Ambivalente fue también, a su pesar, la postura que mantuvo con respecto a la religión. "El irlandés", se lee en De perdidos, al Liffey, consiguió escapar "de la iglesia, pero no así de Dios ni del adoctrinamiento al que había sido sometido desde que nació. Y este doloroso hecho es toda una alegría desde el punto de vista de sus lectores, puesto que sin la ira, la repulsión y la frustración que todo esto le provocaba, sus obras serían muy distintas".
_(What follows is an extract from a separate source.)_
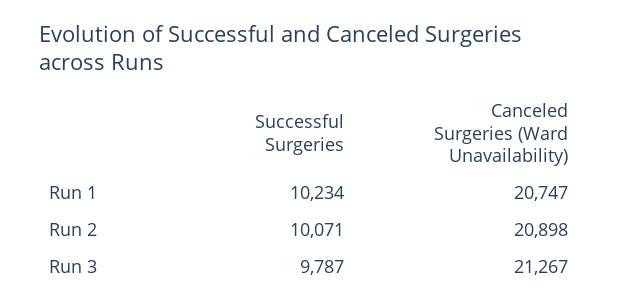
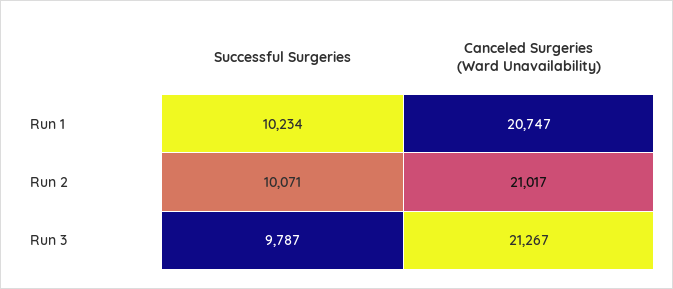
Canceled Surgeries (Ward Unavailability), Run 2: 20898 -> 21017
A pesar de esas pesadas herencias con las que el irlandés tuvo que lidiar su propia batalla, la obra de Joyce, como subraya en el prólogo de este libro Ramón Espejo Romero, parte de la "conciencia de que la vida es una fuente de disfrute". Santos-Rodríguez perfila a un tipo proclive al gozo: enamorado de la literatura -"a través de las páginas de sus obras, el autor se convierte, en cierto sentido, en ese librero dedicado y amante de su trabajo que se encarga de recomendar obras a sus fieles clientes, deseoso de que estos disfruten tanto con ellas como él mismo"-, pero también de la Guinness y de la comida. "Si Joyce hubiera guardado un balance detallado sobre qué hacía con su dinero, seguramente veríamos que gran parte de este se le iba en comer a tutiplén en los restaurantes más exclusivos". Imaginarse a Joyce rendido a los placeres de la buena mesa, tan hambriento y humano, parece ya de por sí una buena razón para sacar al dublinés de esa "elitista mazmorra" en que algunos eruditos lo tenían encerrado.